Stored data:
════════════════

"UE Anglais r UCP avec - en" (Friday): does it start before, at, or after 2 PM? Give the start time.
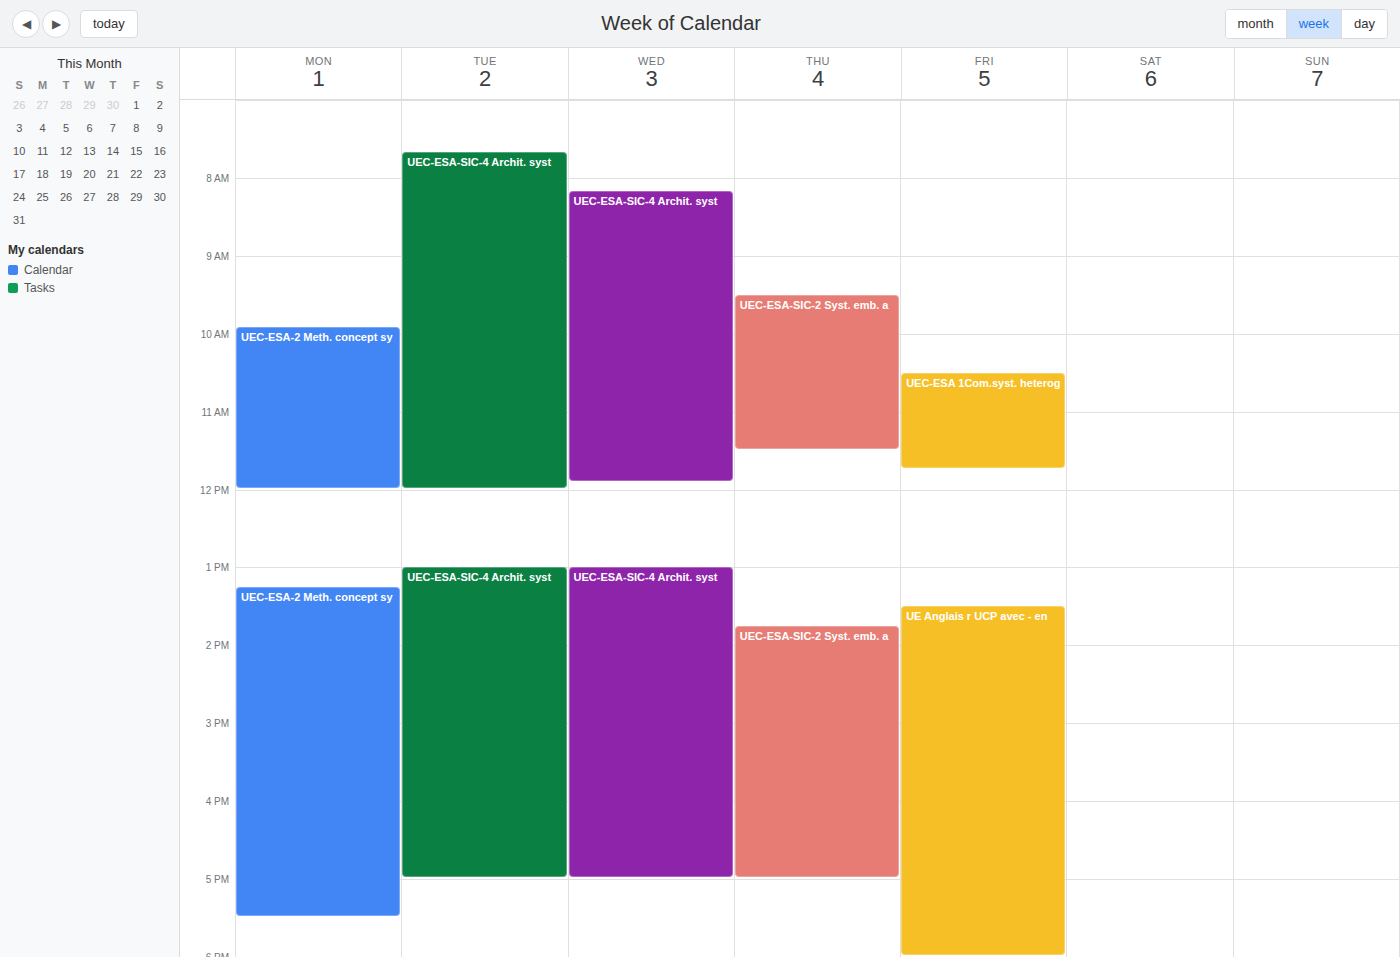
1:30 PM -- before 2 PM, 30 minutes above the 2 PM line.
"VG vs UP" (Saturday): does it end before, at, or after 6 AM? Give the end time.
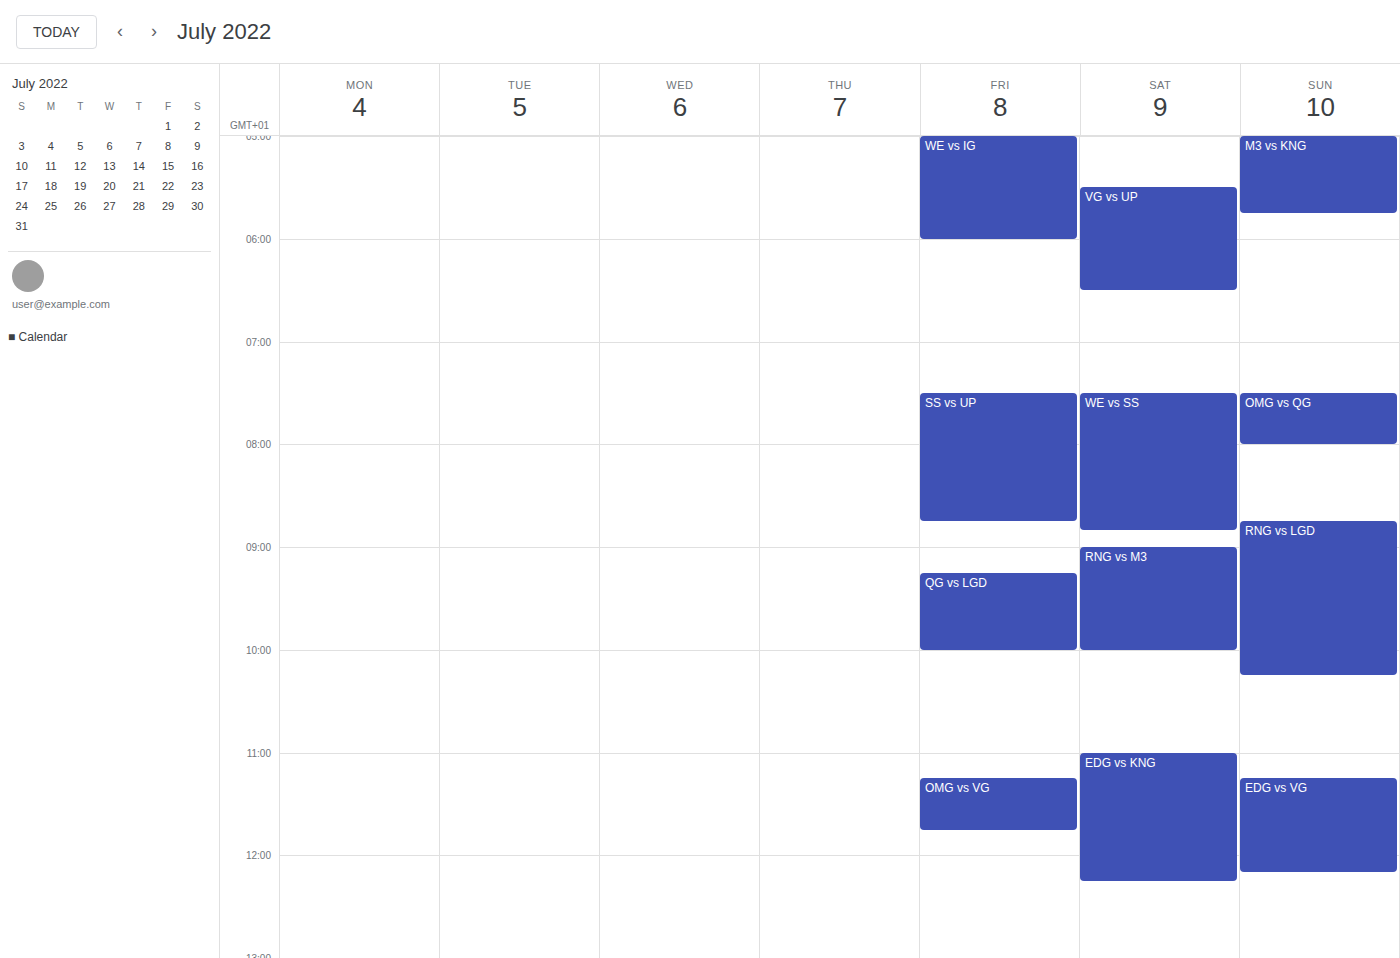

════════════════

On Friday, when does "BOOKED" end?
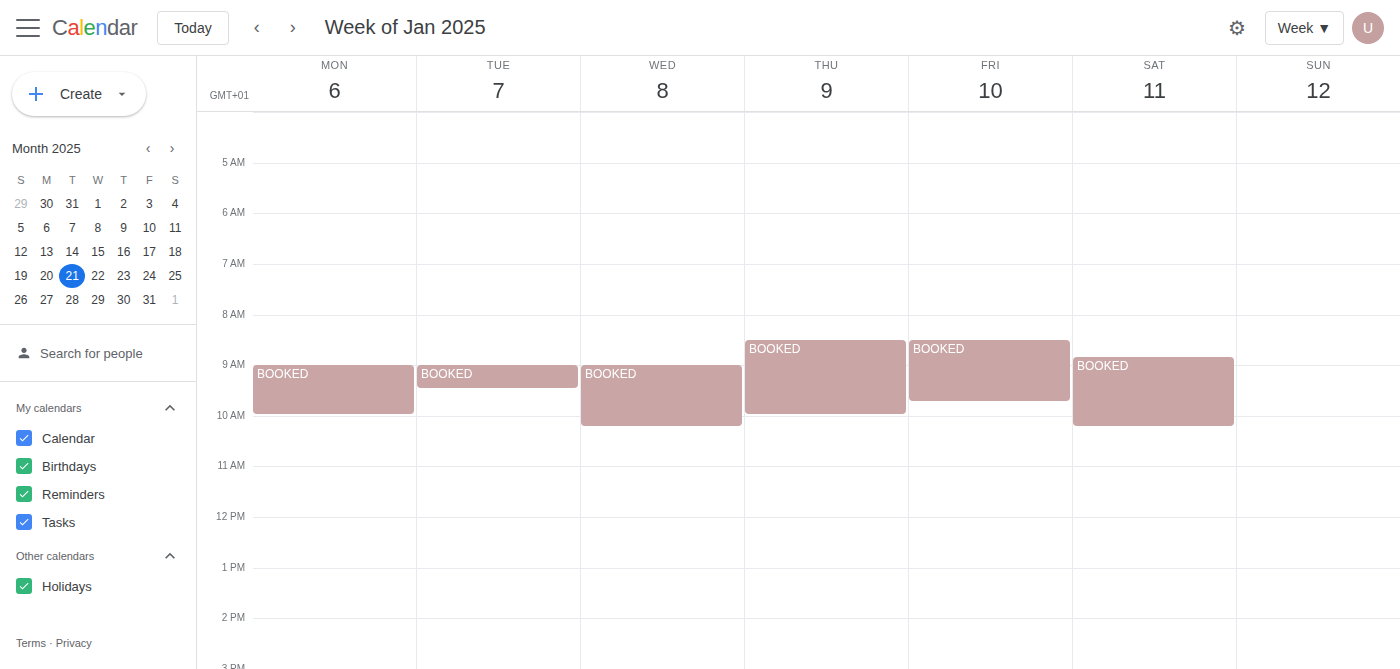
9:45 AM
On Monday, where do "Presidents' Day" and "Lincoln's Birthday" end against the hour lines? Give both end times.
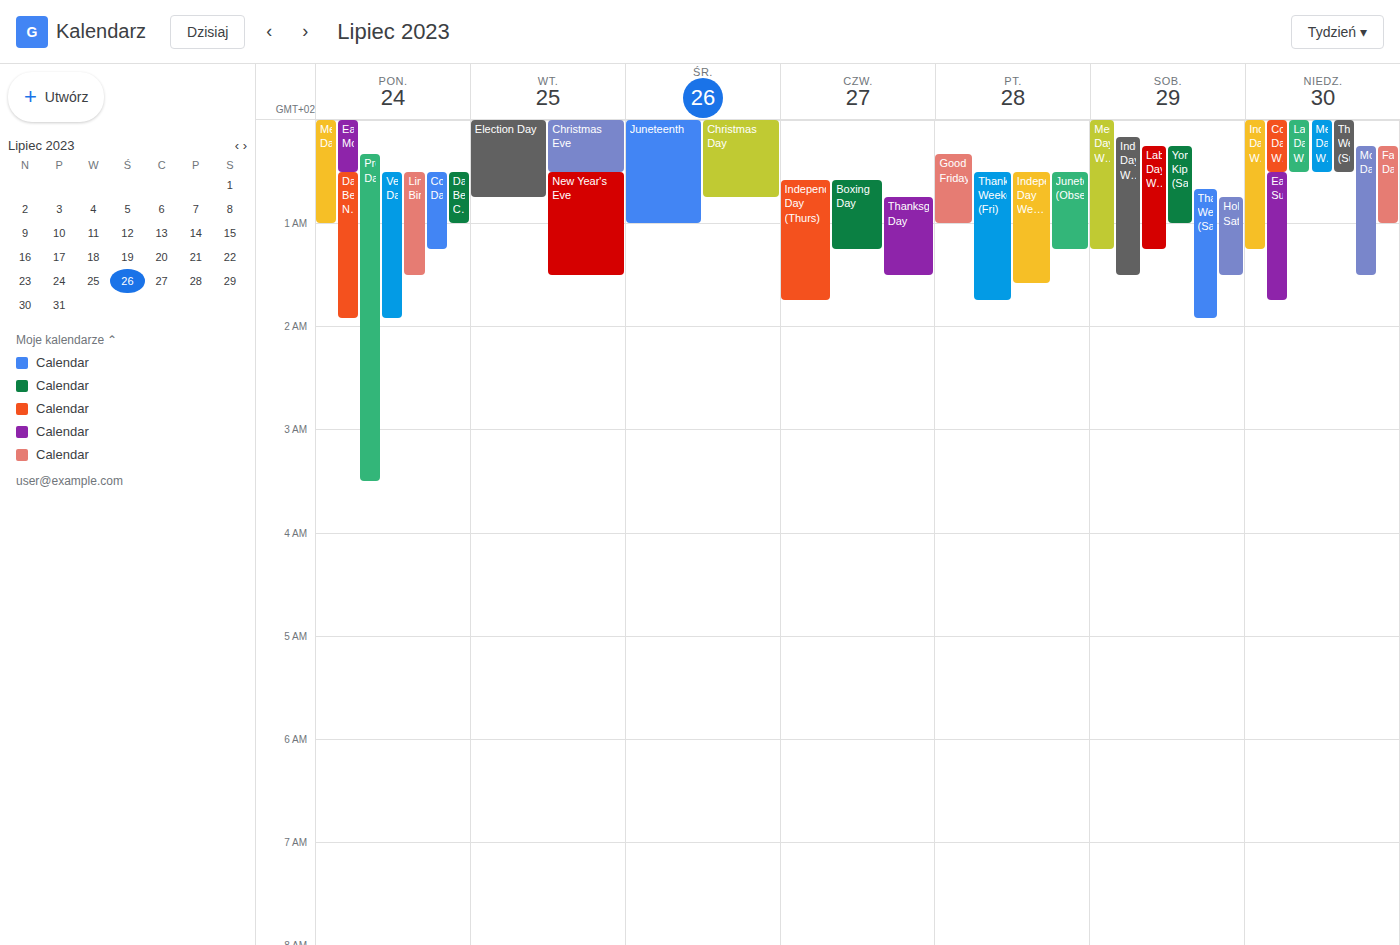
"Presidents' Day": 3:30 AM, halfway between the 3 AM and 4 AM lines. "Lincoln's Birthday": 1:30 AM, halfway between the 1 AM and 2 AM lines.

════════════════

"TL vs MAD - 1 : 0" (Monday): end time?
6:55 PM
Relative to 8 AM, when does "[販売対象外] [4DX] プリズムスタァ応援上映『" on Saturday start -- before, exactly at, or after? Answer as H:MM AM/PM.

════════════════

What is required:
Write out the stretch from the line that contains "the start time." through the line that contains "the end time.", leaving the pictures out of your answer.

Solution to the exercise:
"UE Anglais r UCP avec - en" (Friday): does it start before, at, or after 2 PM? Give the start time.
1:30 PM -- before 2 PM, 30 minutes above the 2 PM line.
"VG vs UP" (Saturday): does it end before, at, or after 6 AM? Give the end time.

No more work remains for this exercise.